Découvertes et avancées | Résultat scientifique | Chimie | Radioactivité | Pharmacologie

Marquer des molécules au carbone 14 par échange isotopique de nitriles


​Des chercheurs de CEA-Joliot, en collaboration avec des équipes d'AstraZeneca, de Sanofi et de l'Iramis, ont mis au point une méthode de marquage basée sur l'échange de nitriles (C≡N) catalysé par du nickel. Cette méthode est actuellement à l'étude chez Sanofi pour le marquage d'un candidat médicament.
Publié le 15 juin 2021

Depuis 2019, des chimistes de Joliot développent de nouvelles stratégies de marquage de médicaments, plus simples, rapides et efficaces, grâce à un échange isotopique dynamique du carbone. Ce concept permet, dans une même réaction, la rupture d'une liaison 12C-12C et la formation d'une nouvelle liaison 12C-14C (14C = carbone 14 radioactif) qui préserve la structure originelle du médicament.
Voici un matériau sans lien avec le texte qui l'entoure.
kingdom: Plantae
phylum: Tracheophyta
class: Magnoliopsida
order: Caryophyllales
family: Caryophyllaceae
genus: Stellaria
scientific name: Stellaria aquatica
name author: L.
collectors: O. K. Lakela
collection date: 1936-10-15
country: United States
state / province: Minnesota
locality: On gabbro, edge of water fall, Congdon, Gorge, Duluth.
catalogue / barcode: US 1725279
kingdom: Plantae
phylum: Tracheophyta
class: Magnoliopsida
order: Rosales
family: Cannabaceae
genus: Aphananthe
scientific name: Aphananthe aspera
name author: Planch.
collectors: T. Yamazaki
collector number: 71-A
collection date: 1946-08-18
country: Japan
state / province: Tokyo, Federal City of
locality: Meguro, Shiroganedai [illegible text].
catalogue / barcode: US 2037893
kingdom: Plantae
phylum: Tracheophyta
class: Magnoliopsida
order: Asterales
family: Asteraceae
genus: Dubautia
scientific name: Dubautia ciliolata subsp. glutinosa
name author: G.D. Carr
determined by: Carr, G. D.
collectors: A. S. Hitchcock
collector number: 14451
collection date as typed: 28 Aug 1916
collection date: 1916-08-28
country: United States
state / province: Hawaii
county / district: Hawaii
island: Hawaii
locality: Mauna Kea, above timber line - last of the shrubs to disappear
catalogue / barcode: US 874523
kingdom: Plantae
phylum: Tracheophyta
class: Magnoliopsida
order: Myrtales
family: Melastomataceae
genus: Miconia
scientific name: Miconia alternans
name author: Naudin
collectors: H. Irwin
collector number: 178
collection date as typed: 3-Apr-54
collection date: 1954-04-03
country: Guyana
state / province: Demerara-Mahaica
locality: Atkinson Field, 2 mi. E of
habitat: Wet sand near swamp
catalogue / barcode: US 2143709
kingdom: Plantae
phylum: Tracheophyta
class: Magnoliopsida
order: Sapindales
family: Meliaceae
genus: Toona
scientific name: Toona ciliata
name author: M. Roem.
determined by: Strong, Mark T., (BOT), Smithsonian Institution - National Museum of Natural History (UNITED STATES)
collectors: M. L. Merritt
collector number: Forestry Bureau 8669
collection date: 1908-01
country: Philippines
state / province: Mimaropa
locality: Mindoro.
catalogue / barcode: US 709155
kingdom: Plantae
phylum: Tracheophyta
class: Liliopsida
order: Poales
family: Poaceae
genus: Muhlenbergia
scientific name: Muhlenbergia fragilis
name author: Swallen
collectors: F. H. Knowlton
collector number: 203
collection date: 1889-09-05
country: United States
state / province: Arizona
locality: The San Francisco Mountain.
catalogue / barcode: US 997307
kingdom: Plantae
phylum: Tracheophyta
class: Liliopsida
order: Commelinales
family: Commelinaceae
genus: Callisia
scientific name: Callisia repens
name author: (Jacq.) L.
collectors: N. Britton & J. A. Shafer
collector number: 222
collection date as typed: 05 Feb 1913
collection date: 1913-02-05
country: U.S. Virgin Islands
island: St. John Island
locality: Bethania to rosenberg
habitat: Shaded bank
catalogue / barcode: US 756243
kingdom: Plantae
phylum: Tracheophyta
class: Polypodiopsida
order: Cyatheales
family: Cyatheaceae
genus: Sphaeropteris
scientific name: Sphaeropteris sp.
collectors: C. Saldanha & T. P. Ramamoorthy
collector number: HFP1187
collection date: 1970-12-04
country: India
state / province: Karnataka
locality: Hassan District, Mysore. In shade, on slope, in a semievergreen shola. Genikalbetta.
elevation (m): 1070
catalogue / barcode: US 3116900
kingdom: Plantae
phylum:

Jusqu'à présent, l'échange isotopique utilisait le dioxyde de carbone (14CO2) comme source de carbone 14. Plusieurs approches complémentaires ont été développées par les chercheurs de Joliot :

  • par catalyse au cuivre,
  • par simple chauffage thermique, sans catalyseur,
  • par voie photochimique, à l'aide d'un catalyseur organique activé par une lumière bleue.

Afin de repousser les limites de l'échange isotopique et d'augmenter sa versatilité, ils ont exploré l'activation de liaisons chimiques carbone-cyanure (12C-12CN). Un défi car elles sont réputées très stables.

Les molécules organiques contenant un groupe cyanure (nitriles) sont des intermédiaires de synthèse polyvalents, précurseurs des amines, des acides carboxyliques, des carboxamides, des aldéhydes, des cétones et des alcools. Outre sa malléabilité en tant que groupe fonctionnel, le groupe cyanure est présent sur un certain nombre de produits naturels et pharmaceutiques, représentant ainsi un élément architectural précieux et polyvalent pour le marquage.

Les chercheurs proposent un radiomarquage utilisant l'incorporation réversible d'un groupe cyanure marqué au carbone 14 (14CN) dans les produits pharmaceutiques, catalysée par des métaux de transition. Grâce à un catalyseur au nickel et en présence de ligands de type phosphine (PMe3) qui stabilisent le métal et le maintiennent actif, les chercheurs démontrent non seulement qu'il est possible d'activer cette liaison particulièrement stable, mais aussi qu'en présence d'une source appropriée de carbone 14 tel que Zn(14CN)2 il est possible de substituer 14CN à 12CN. De plus, le composé solide Zn(14CN)2 présente l'avantage d'être plus facile à manipuler que le dioxyde de carbone gazeux.

Ce travail constitue la première preuve de concept d'un échange isotopique de nitriles. Le mécanisme de la réaction a pu être élucidé et la méthode a d'ores et déjà été utilisée pour le marquage par le 14C d'une dizaine de molécules bioactives, tels que des médicaments et des produits phytosanitaires. Un transfert de technologie est en cours avec Sanofi pour une molécule d'intérêt en développement par le géant pharmaceutique français.

Ces travaux ont été financés dans le cadre de l'ERC Consolidator Grant FASTLabEX et du projet européen FET-OPEN FLIX coordonné par le CEA.